Best Maugard was a Mexican modernist painter and writer under Porfirio Díaz's regime. He founded the universalism method in drawing. His book Método de dibujo: Tradición, resurgimiento y evolución del arte mexicano ("Drawing Method: Tradition, Resurgence, and Evolution of Mexican Art") would explain the seven elements in drawing. The Best Maugard method was fundamental to the modernist aesthetic in Mexico. His style and method was a proposal for defining mexicanidad (Mexicanness). His approach to explaining universalism in drawing is based on the principles of formal abstraction and fusion; which then creates an alternative to the rhetorical, didactic, and figurative art later known as the 'Mexican School'. His method introduced a visual vocabulary and grammar for the foundation of Mexican art by drawing on elements extracted from pre-Hispanic art, which he argued determined the characteristics of Mexican popular art in combination with elements from Europe and Asia.
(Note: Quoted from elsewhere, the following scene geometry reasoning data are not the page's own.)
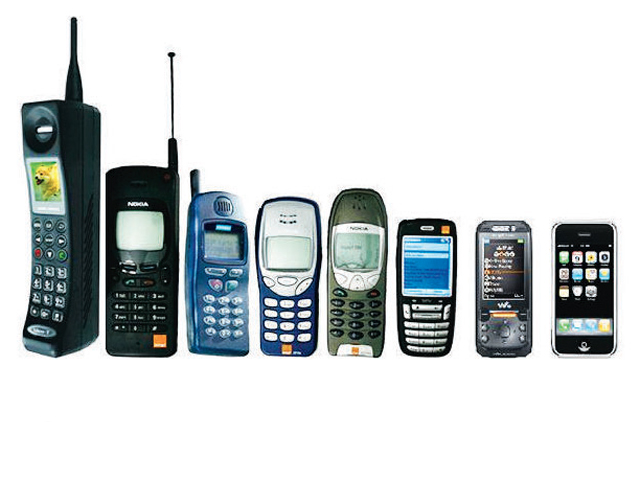
Locate an element on the screen. The width and height of the screenshot is (640, 480). phone screen is located at coordinates (38, 178), (132, 231), (218, 239), (282, 255), (353, 244), (424, 268), (499, 271), (582, 276).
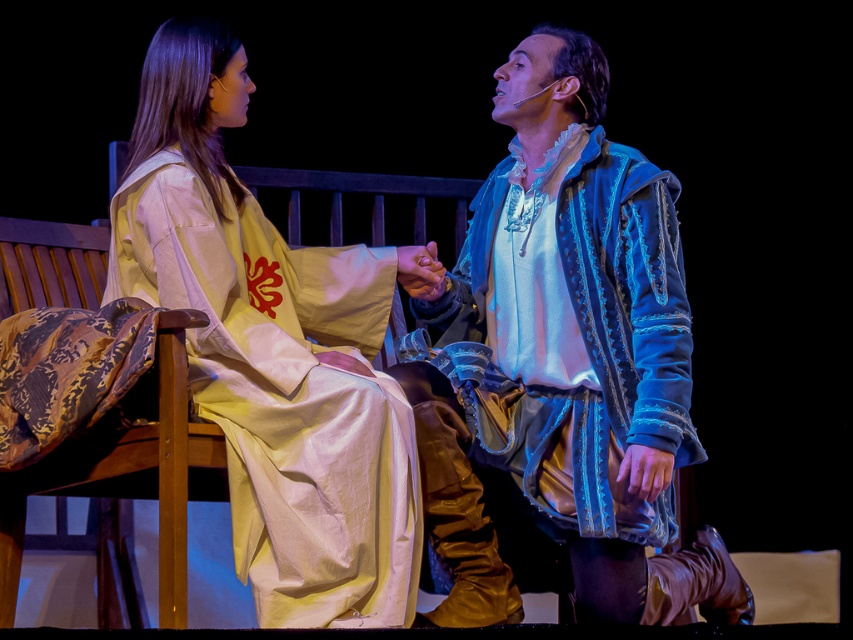
Question: Observing the image, what is the correct spatial positioning of blue suede jacket at center in reference to silk robe at left?

Choices:
 (A) right
 (B) left

Answer: (A)

Question: Which of the following is the closest to the observer?

Choices:
 (A) (325, 321)
 (B) (509, 173)

Answer: (B)

Question: Is blue suede jacket at center to the right of silk robe at left from the viewer's perspective?

Choices:
 (A) no
 (B) yes

Answer: (B)

Question: Which point is closer to the camera?

Choices:
 (A) (251, 458)
 (B) (610, 568)

Answer: (A)

Question: Does blue suede jacket at center have a smaller size compared to silk robe at left?

Choices:
 (A) no
 (B) yes

Answer: (A)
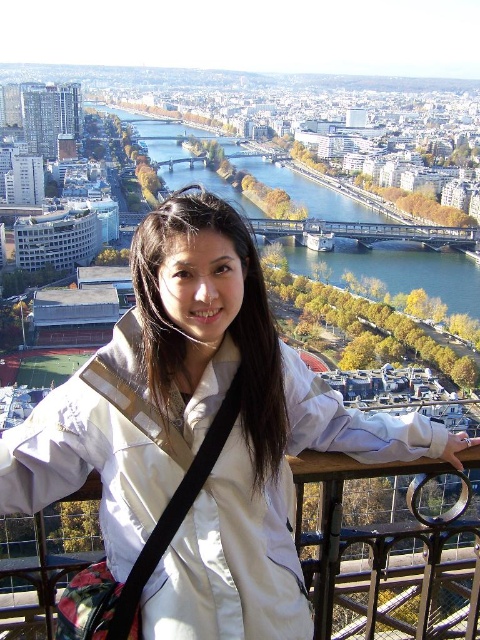
You are a photographer trying to capture the cityscape from the balcony. You notice a point at coordinates (199, 436) in your viewfinder. What object is located at that point?

The point at coordinates (199, 436) corresponds to the white fabric jacket at center.

You are on a balcony overlooking a city. You see two points marked in the scene. The first point is at coordinates point (188, 316) and the second is at point (352, 248). Which point is closer to you?

Point (188, 316) is in front of point (352, 248), so it is closer to you.

You are a photographer planning to capture the cityscape from the balcony. You notice the white fabric jacket at center and the green water at center in your frame. Based on their sizes in the image, which object should you focus on if you want to highlight a smaller subject?

The white fabric jacket at center has a smaller size compared to the green water at center, so you should focus on the white fabric jacket at center to highlight a smaller subject.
In his book, Best Maugard illustrates the seven primary elements in the primitive art of all nations: the spiral, the zig-zag line, and the straight line—which are transformed by each race of nation, and correlations to the distinctive characteristics of its society and environment. His method is strictly about aestheticism and its formal qualities, and not their symbolic content. Best Maugard's pursuit to uncover universal laws of artistic development is a reflection of Mexico's cientificos. He applied positivism into drawing by using the natural sciences as a model. He sought to reveal scientific laws relevant to all social phenomena and understanding the development of human society as a rising progression from the savage or primitive state to modern civilization. He conceived his theory of the seven basic elements of Mexican art through his time as an assistant to the archaeologist Gamio. Gamio introduced him to Boas, a professor at Columbia University in New York. Boas' research on refuting the concept of racial determinism was a great influence on Best Maugard's drawing method. During his time as an assistant to Gamio, he catalogued and drew more than two thousand ceramic objects selected by Boas.

Best Maugard was a good friend of Rosa Covarrubias and Miguel Covarrubias, and had several contacts with artist and poetry groups in the United States.